Collected data
----
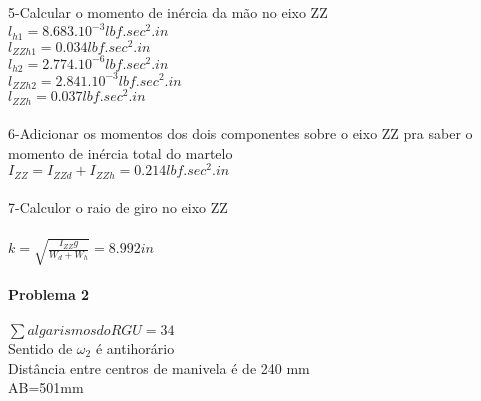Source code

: \documentclass[11pt,a4paper]{article}
\begin{document}
5-Calcular o momento de inércia da mão no eixo ZZ\\
$l_{h1}=8.683.10^{-3} lbf.sec^2.in$\\
$l_{ZZh1}=0.034 lbf.sec^2.in$\\
$l_{h2}=2.774.10^{-6} lbf.sec^2.in$\\
$l_{ZZh2}=2.841.10^{-3} lbf.sec^2.in$\\
$l_{ZZh}=0.037 lbf.sec^2.in$\\ 
\\
6-Adicionar os momentos dos dois componentes sobre o eixo ZZ pra saber o momento de inércia total do martelo\\
$I_{ZZ}=I_{ZZd}+I_{ZZh}=0.214lbf.sec^2.in$\\
\\
7-Calculor o raio de giro no eixo ZZ\\
\\
$k=\sqrt{\frac{I_{ZZ}g}{W_d + W_h}}=8.992 in$\\
\\
\textbf{Problema 2}\\
\\
$\sum algarismos do RGU=34$\\
Sentido de $\omega_2$ é antihorário\\
Distância entre centros de manivela é de 240 mm \\
AB=501mm
\end{document}
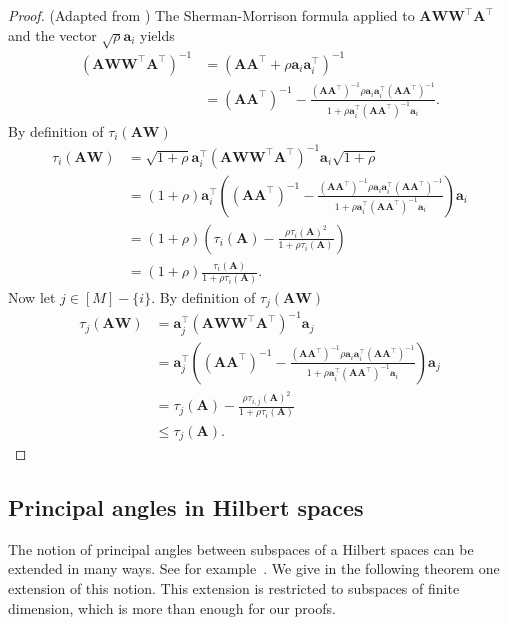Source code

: \documentclass[twoside,11pt]{book}
\numberwithin{theorem}{chapter}
\numberwithin{definition}{chapter}
\numberwithin{proposition}{chapter}
\numberwithin{corollary}{chapter}
\numberwithin{example}{chapter}
\numberwithin{lemma}{chapter}
\numberwithin{assumption}{chapter}
\numberwithin{equation}{chapter}
\numberwithin{figure}{chapter}
\DeclareMathOperator{\Tran}{\intercal}
\begin{document}
\begin{proof}(Adapted from \cite{Coh15})
The Sherman-Morrison formula applied to $\bm{A}\bm{W}\bm{W}^{\Tran}\bm{A}^{\Tran}$ and the vector $\sqrt{\rho} \bm{a}_{i}$ yields
\begin{align}
(\bm{A}\bm{W}\bm{W}^{\Tran}\bm{A}^{\Tran})^{-1} &  = (\bm{A}\bm{A}^{\Tran} + \rho \bm{a}_{i}\bm{a}_{i}^{\Tran})^{-1} \\
& = (\bm{A}\bm{A}^{\Tran})^{-1} - \frac{(\bm{A}\bm{A}^{\Tran})^{-1}\rho \bm{a}_{i}\bm{a}_{i}^{\Tran} (\bm{A}\bm{A}^{\Tran})^{-1}}{1+ \rho \bm{a}_{i}^{\Tran}(\bm{A}\bm{A}^{\Tran})^{-1}\bm{a}_{i}}.
\end{align}
By definition of $\tau_{i}(\bm{A}\bm{W})$
\begin{align}
\tau_{i}(\bm{A}\bm{W}) & = \sqrt{1 + \rho} \bm{a}_{i}^{\Tran}(\bm{A}\bm{W}\bm{W}^{\Tran}\bm{A}^{\Tran})^{-1}\bm{a}_{i}\sqrt{1 + \rho}\\
& = (1+\rho)\bm{a}_{i}^{\Tran} \left( (\bm{A}\bm{A}^{\Tran})^{-1} - \frac{(\bm{A}\bm{A}^{\Tran})^{-1}\rho \bm{a}_{i}\bm{a}_{i}^{\Tran} (\bm{A}\bm{A}^{\Tran})^{-1}}{1+ \rho \bm{a}_{i}^{\Tran}(\bm{A}\bm{A}^{\Tran})^{-1}\bm{a}_{i}} \right) \bm{a}_{i} \nonumber\\
& = (1+\rho) \left(\tau_{i}(\bm{A}) - \frac{\rho \tau_{i}(\bm{A})^{2}}{1+\rho \tau_{i}(\bm{A})} \right) \nonumber\\
& = (1+\rho)\frac{\tau_{i}(\bm{A})}{1+\rho \tau_{i}(\bm{A})} \nonumber.
\end{align}
Now let $j \in [M]-\{i\}$. By definition of $\tau_{j}(\bm{A}\bm{W})$
\begin{align}
\tau_{j}(\bm{A}\bm{W}) & =  \bm{a}_{j}^{\Tran}(\bm{A}\bm{W}\bm{W}^{\Tran}\bm{A}^{\Tran})^{-1}\bm{a}_{j}\\
& = \bm{a}_{j}^{\Tran} \left( (\bm{A}\bm{A}^{\Tran})^{-1} - \frac{(\bm{A}\bm{A}^{\Tran})^{-1}\rho \bm{a}_{i}\bm{a}_{i}^{\Tran} (\bm{A}\bm{A}^{\Tran})^{-1}}{1+ \rho \bm{a}_{i}^{\Tran}(\bm{A}\bm{A}^{\Tran})^{-1}\bm{a}_{i}} \right) \bm{a}_{j} \nonumber\\
& =  \tau_{j}(\bm{A}) - \frac{\rho \tau_{i,j}(\bm{A})^{2}}{1+\rho \tau_{i}(\bm{A})} \nonumber\\
& \leq \tau_{j}(\bm{A}) \nonumber.
\end{align}
\end{proof}



\subsection{Principal angles in Hilbert spaces}\label{sec:proof_principal_angles}
The notion of principal angles between subspaces of a Hilbert spaces can be extended in many ways. See for example~\citep{Deu95}. We give in the following theorem  one extension of this notion. This extension is restricted to subspaces of finite dimension, which is more than enough for our proofs.
\end{document}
----
**WHAT THE TASK REQUIRES**
Transcribe the lines above exactly, setting aside any picture among them.

**TASK ANSWER**
Source code

: \documentclass[11pt,a4paper]{article}
\begin{document}
5-Calcular o momento de inércia da mão no eixo ZZ\\
$l_{h1}=8.683.10^{-3} lbf.sec^2.in$\\
$l_{ZZh1}=0.034 lbf.sec^2.in$\\
$l_{h2}=2.774.10^{-6} lbf.sec^2.in$\\
$l_{ZZh2}=2.841.10^{-3} lbf.sec^2.in$\\
$l_{ZZh}=0.037 lbf.sec^2.in$\\ 
\\
6-Adicionar os momentos dos dois componentes sobre o eixo ZZ pra saber o momento de inércia total do martelo\\
$I_{ZZ}=I_{ZZd}+I_{ZZh}=0.214lbf.sec^2.in$\\
\\
7-Calculor o raio de giro no eixo ZZ\\
\\
$k=\sqrt{\frac{I_{ZZ}g}{W_d + W_h}}=8.992 in$\\
\\
\textbf{Problema 2}\\
\\
$\sum algarismos do RGU=34$\\
Sentido de $\omega_2$ é antihorário\\
Distância entre centros de manivela é de 240 mm \\
AB=501mm
\end{document}
Source code

: \documentclass[twoside,11pt]{book}
\numberwithin{theorem}{chapter}
\numberwithin{definition}{chapter}
\numberwithin{proposition}{chapter}
\numberwithin{corollary}{chapter}
\numberwithin{example}{chapter}
\numberwithin{lemma}{chapter}
\numberwithin{assumption}{chapter}
\numberwithin{equation}{chapter}
\numberwithin{figure}{chapter}
\DeclareMathOperator{\Tran}{\intercal}
\begin{document}
\begin{proof}(Adapted from \cite{Coh15})
The Sherman-Morrison formula applied to $\bm{A}\bm{W}\bm{W}^{\Tran}\bm{A}^{\Tran}$ and the vector $\sqrt{\rho} \bm{a}_{i}$ yields
\begin{align}
(\bm{A}\bm{W}\bm{W}^{\Tran}\bm{A}^{\Tran})^{-1} &  = (\bm{A}\bm{A}^{\Tran} + \rho \bm{a}_{i}\bm{a}_{i}^{\Tran})^{-1} \\
& = (\bm{A}\bm{A}^{\Tran})^{-1} - \frac{(\bm{A}\bm{A}^{\Tran})^{-1}\rho \bm{a}_{i}\bm{a}_{i}^{\Tran} (\bm{A}\bm{A}^{\Tran})^{-1}}{1+ \rho \bm{a}_{i}^{\Tran}(\bm{A}\bm{A}^{\Tran})^{-1}\bm{a}_{i}}.
\end{align}
By definition of $\tau_{i}(\bm{A}\bm{W})$
\begin{align}
\tau_{i}(\bm{A}\bm{W}) & = \sqrt{1 + \rho} \bm{a}_{i}^{\Tran}(\bm{A}\bm{W}\bm{W}^{\Tran}\bm{A}^{\Tran})^{-1}\bm{a}_{i}\sqrt{1 + \rho}\\
& = (1+\rho)\bm{a}_{i}^{\Tran} \left( (\bm{A}\bm{A}^{\Tran})^{-1} - \frac{(\bm{A}\bm{A}^{\Tran})^{-1}\rho \bm{a}_{i}\bm{a}_{i}^{\Tran} (\bm{A}\bm{A}^{\Tran})^{-1}}{1+ \rho \bm{a}_{i}^{\Tran}(\bm{A}\bm{A}^{\Tran})^{-1}\bm{a}_{i}} \right) \bm{a}_{i} \nonumber\\
& = (1+\rho) \left(\tau_{i}(\bm{A}) - \frac{\rho \tau_{i}(\bm{A})^{2}}{1+\rho \tau_{i}(\bm{A})} \right) \nonumber\\
& = (1+\rho)\frac{\tau_{i}(\bm{A})}{1+\rho \tau_{i}(\bm{A})} \nonumber.
\end{align}
Now let $j \in [M]-\{i\}$. By definition of $\tau_{j}(\bm{A}\bm{W})$
\begin{align}
\tau_{j}(\bm{A}\bm{W}) & =  \bm{a}_{j}^{\Tran}(\bm{A}\bm{W}\bm{W}^{\Tran}\bm{A}^{\Tran})^{-1}\bm{a}_{j}\\
& = \bm{a}_{j}^{\Tran} \left( (\bm{A}\bm{A}^{\Tran})^{-1} - \frac{(\bm{A}\bm{A}^{\Tran})^{-1}\rho \bm{a}_{i}\bm{a}_{i}^{\Tran} (\bm{A}\bm{A}^{\Tran})^{-1}}{1+ \rho \bm{a}_{i}^{\Tran}(\bm{A}\bm{A}^{\Tran})^{-1}\bm{a}_{i}} \right) \bm{a}_{j} \nonumber\\
& =  \tau_{j}(\bm{A}) - \frac{\rho \tau_{i,j}(\bm{A})^{2}}{1+\rho \tau_{i}(\bm{A})} \nonumber\\
& \leq \tau_{j}(\bm{A}) \nonumber.
\end{align}
\end{proof}



\subsection{Principal angles in Hilbert spaces}\label{sec:proof_principal_angles}
The notion of principal angles between subspaces of a Hilbert spaces can be extended in many ways. See for example~\citep{Deu95}. We give in the following theorem  one extension of this notion. This extension is restricted to subspaces of finite dimension, which is more than enough for our proofs.
\end{document}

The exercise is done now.